Jejak Langkah si Kabayan
Kang Ibing
[SELEBRITI] Pelawak, penggiat kesenian tanah Pasundan, serta penyebar syiar Islam ini kerap memerankan Kabayan, tokoh legendaris dalam cerita rakyat Pasundan yang terkenal lugu tapi cerdik. Dengan dialeknya yang khas, sosoknya memberi warna tersendiri dalam panggung hiburan Tanah Air.
Di dunia hiburan, seniman Sunda legendaris bernama asli Raden Aang Kusmayatna Kusumadinata lebih dikenal dengan nama Kang Ibing. Pria kelahiran Sumedang, 20 Juni 1946 ini seorang tokoh yang peduli terhadap budaya Sunda. Sebagai seniman, ia mengawali karir sebagai pembawa acara Obrolan Rineh, sebuah nama program acara obrolan yang santai secara kocak dan sarat kritik di Radio Mara Bandung.
Pria yang mengaku tak pernah bermimpi apalagi bercita-cita menjadi orang terkenal, terlebih jadi seorang bintang film ini memulai karir sebagai pelawak profesional sejak tahun 1970, saat tergabung dengan grup lawak De’Kabayan yang terdiri dari Aom Kusman dan Suryana Fatah.
Selain sebagai pelawak, pria yang melekat dengan gaya bicara berintonasi khas Sunda ini juga dikenal aktif dalam berbagai kesenian Sunda lainnya. Kepeduliannya pada dunia seni telah terlihat saat ia masih duduk di Fakultas Sastra Unpad Jurusan Sastra Rusia. Saat itu, ia pernah menjabat sebagai Ketua Kesenian Daya Mahasiswa Sunda (DAMAS), Penasihat Departemen Kesenian Unpad. Di samping itu ia juga pernah menjadi Asisten Dosen di kampus yang sama.
Kang Ibing mulai menunjukkan kebolehannya dalam berakting di tahun 1975. Saat itu ia ditunjuk sebagai pemeran utama dalam film Si Kabayan. Sebuah film bergenre drama komedi legendaris yang disutradari Tutty Suprapto. Konon sang sutradara menjatuhkan pilihannya kepada Kang Ibing karena tertarik saat mendengarkan gaya humornya ketika menjadi penyiar di Radio Mara.

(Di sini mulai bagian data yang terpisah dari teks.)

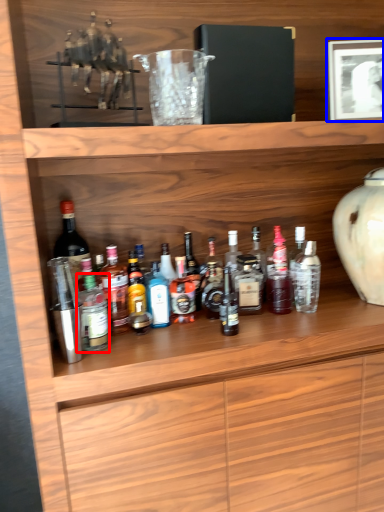
Question: Which of the following is the closest to the observer, bottle (highlighted by a red box) or picture frame (highlighted by a blue box)?

Choices:
 (A) bottle
 (B) picture frame

Answer: (A)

Perannya sebagai Kabayan, tokoh legendaris cerita rakyat Pasundan yang terkenal lugu tapi cerdik itu sukses mengantarkannya pada puncak popularitas. Tawaran sebagai bintang film dan iklan pun mulai berdatangan. Namun Kang Ibing bukanlah sosok yang mudah terbuai ketika pamornya tengah naik. Sebagai manusia biasa, ia menyadari semua yang telah berhasil dicapainya adalah titipan dari Yang Maha Kuasa semata.
Di samping itu, Kang Ibing juga menyebut bahwa semua keberhasilan yang diraihnya dalam berbagai profesi itu semuanya berkat doa restu dari kedua orang tuanya, juga istri dan anak-anaknya.
Dari pemahaman demikian, maka ia pun tak segan untuk berbagi untuk sesama. Salah satunya dengan berbagi dalam hal spiritual atau keagamaan. Belakangan, Kang Ibing sering diminta oleh berbagai pihak untuk menyampaikan ceramah. Sebagai pendakwah, jadwalnya pun lumayan padat.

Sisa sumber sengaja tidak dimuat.